C’est le groupe Bouygues qui a décroché le juteux contrat de rénovation complète du palace parisien, propriété de l’homme d’affaires égyptien Mohamed Al-Fayed –200 millions d’euros. Le personnel –550 employés– aura priorité pour la réembauche lors de la réouverture à la rentrée de septembre 2014, si les délais sont respectés.
Nombreux sont les concierges, clés d’or, gouvernantes, femmes de chambre, maîtres d’hôtel, comptables, cuisiniers, pâtissiers, cavistes, sommeliers et voituriers qui espèrent bien retrouver leur job et spécialité –conduire une Rolls Phantom 2009, repasser les chemisiers en soie Dior ou les tailleurs Chanel– et cela dans trois ans, ce qui est leur droit.
On ne quitte pas le Ritz ad vitam aeternam. Ce n’est pas un hôtel de luxe comme tant d’autres. Ainsi que le dit Serge Dumont, 57 ans, le voiturier doyen à la casquette bleu Ritz:
«Mademoiselle Chanel disait que le Ritz était sa maison, mais c’est aussi la nôtre.»
D’après lui, on entre dans le palace de la place Vendôme comme on entre en religion.
Fils d’une ouvrière d’usine et d’un chauffeur livreur, né à
Ménilmontant comme Maurice Chevalier, client du Ritz –ce qui les rapprochait–
Serge Dumont a passé 44 ans de sa vie dans le palace mythique inventé par le
Suisse César Ritz en 1898 –façade de Mansart 1698– c’est la mémoire vivante
de ces lieux de rêve, de glamour, «de
beauté dans les tumultes de l’univers» (Jean d’Ormesson, client
régulier).

▶ [Données fournies]
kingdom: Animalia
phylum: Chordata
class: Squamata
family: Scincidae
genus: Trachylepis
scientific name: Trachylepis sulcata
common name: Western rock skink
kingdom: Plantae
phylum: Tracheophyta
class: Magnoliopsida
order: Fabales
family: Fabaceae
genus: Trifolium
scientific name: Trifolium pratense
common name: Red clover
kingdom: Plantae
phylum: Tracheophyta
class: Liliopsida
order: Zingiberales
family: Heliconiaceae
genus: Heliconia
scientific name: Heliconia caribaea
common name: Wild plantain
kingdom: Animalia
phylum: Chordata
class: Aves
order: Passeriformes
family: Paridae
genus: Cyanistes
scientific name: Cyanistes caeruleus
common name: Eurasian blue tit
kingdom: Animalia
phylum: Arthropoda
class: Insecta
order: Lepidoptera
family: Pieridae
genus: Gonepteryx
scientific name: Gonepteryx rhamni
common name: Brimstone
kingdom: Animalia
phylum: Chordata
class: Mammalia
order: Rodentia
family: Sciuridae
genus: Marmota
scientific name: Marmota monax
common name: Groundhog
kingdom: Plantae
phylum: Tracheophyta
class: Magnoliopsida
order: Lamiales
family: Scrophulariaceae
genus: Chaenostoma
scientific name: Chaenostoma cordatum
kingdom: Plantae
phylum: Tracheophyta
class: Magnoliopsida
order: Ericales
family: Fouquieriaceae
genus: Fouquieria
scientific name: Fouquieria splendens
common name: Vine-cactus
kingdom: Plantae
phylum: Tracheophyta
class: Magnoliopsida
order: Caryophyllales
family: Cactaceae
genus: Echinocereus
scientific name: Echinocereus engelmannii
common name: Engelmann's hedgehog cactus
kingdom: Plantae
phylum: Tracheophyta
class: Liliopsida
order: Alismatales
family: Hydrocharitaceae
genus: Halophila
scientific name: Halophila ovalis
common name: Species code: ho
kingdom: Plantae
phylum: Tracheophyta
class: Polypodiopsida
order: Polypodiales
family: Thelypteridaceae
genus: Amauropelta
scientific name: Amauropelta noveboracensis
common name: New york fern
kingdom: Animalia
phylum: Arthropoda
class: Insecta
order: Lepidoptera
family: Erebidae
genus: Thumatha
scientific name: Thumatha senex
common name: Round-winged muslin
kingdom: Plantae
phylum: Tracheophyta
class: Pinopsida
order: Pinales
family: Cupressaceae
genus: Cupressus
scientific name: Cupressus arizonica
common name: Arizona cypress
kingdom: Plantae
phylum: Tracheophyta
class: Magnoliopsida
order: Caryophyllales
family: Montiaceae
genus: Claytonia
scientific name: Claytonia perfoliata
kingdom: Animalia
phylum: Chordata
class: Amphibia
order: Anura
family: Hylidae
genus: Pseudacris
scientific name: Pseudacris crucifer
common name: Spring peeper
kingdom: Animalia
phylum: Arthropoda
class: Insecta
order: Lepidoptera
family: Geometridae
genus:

▶ [Travail demandé]
A) Pour chacune des affirmations suivantes, indiquez si elle concorde avec l’extrait sur le Ritz, par oui ou par non, en citant mot pour mot le passage qui tranche : (i) le contrat de rénovation s’élève à 200 millions d’euros ; (ii) Serge Dumont a travaillé trente ans au Ritz ; (iii) le palace a été créé par César Ritz en 1898.
B) Poursuivez l’extrait sur le Ritz après sa dernière phrase.

▶ [Réponses attendues]
A)
(i) Oui : « 200 millions d’euros ».
(ii) Non : « Serge Dumont a passé 44 ans de sa vie dans le palace mythique ».
(iii) Oui : « le palace mythique inventé par le Suisse César Ritz en 1898 ».

B)
Entré comme groom à l’âge de 15 ans, grâce à un ami de sa mère, chef porteur à la gare de l’Est, l’ado Serge s’est frotté à la belle clientèle cosmopolite avec pour tout bagage un modeste certificat d’études, un œil observateur et un respect inné pour les pensionnaires de «la haute», la cafe society internationale dont certains personnages passaient quatre à cinq mois dans les vastes appartements hauts de plafond, mobilier ancien –le Ritz est le premier grand hôtel de l’Histoire européenne à avoir eu des salles de bains et WC privés, ce qui avait conquis le Prince de Galles, un fidèle parmi les habitués qui avait eu ce mot: «Partout où César Ritz va, je vais.» Et il avait quitté le Bristol pour le Ritz.
Coco Chanel? Une cliente difficile
En 1969, quand Serge est initié aux secrets du métier de groom –prendre soin des bagages des arrivants, faire les cuivres du lobby, monter le courrier– Madame Ritz préside encore à la destinée du palace qui subit les stigmates du temps, c’est elle qui le vendra en juin 1979 à Mohamed Al-Fayed (pour 15 millions de dollars, un cadeau). Les gigantesques travaux de rénovation très longue, la piscine en marbre achevée seulement en 1984, s’élèveront à plus de 150 millions de dollars. Mohammed Al-Fayed ne se refusera rien: il est tombé amoureux du Ritz. Il lui arrive de passer l’après-midi dans le lobby, assis dans un fauteuil, occupé à observer ses clients.
L’Egyptien, acquéreur d’Harrods, au grand dam de la gentry anglaise, sera le second bâtisseur de rêves ritziens après César Ritz, le fondateur.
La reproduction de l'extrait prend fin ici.